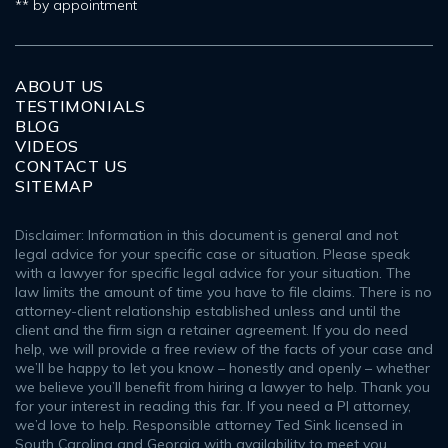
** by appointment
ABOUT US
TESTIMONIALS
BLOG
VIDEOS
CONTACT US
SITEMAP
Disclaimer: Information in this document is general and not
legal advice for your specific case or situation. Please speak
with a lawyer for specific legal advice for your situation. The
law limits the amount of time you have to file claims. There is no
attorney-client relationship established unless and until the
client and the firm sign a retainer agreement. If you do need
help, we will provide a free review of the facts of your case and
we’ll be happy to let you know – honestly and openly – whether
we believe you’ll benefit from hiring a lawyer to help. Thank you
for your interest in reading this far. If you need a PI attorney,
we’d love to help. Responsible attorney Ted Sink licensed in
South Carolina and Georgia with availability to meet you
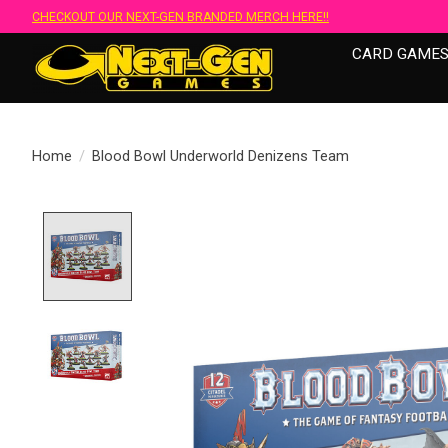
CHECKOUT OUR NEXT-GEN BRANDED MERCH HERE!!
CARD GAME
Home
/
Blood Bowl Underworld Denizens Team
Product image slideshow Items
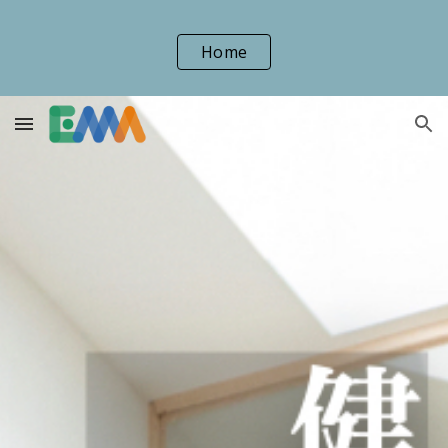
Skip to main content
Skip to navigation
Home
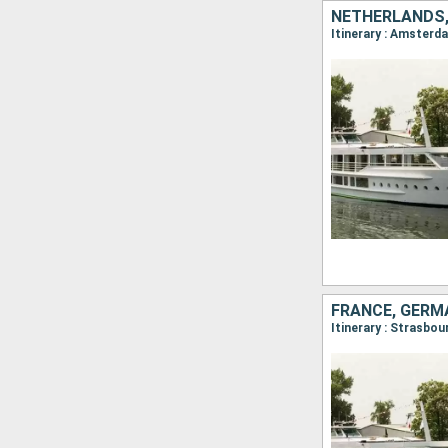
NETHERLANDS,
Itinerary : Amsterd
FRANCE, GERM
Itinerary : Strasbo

------------------------------------------------------------

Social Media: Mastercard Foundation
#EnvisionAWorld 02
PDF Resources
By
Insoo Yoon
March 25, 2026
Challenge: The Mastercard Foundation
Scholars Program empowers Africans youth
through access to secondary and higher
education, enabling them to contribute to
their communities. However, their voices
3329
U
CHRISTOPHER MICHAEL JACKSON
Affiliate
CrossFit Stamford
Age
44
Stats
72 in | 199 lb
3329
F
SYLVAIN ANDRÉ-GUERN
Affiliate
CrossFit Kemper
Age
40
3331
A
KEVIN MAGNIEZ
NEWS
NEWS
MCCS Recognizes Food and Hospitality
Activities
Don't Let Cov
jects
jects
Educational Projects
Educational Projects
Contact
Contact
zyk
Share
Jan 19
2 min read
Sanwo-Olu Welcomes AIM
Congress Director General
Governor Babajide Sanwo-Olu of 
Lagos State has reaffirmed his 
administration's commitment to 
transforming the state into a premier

------------------------------------------------------------

**Task requirements**
Give the lines of the records from the one holding "CHECKOUT OUR NEXT-GEN BRANDED MERCH HERE!!" through the one holding "Itinerary : Strasbo", both included, as a numbered list. Leave out blank lines and the pictures.

**Solved exercise**
1. CHECKOUT OUR NEXT-GEN BRANDED MERCH HERE!!
2. CARD GAME
3. Home
4. /
5. Blood Bowl Underworld Denizens Team
6. Product image slideshow Items
7. Skip to main content
8. Skip to navigation
9. Home
10. NETHERLANDS,
11. Itinerary : Amsterd
12. FRANCE, GERM
13. Itinerary : Strasbo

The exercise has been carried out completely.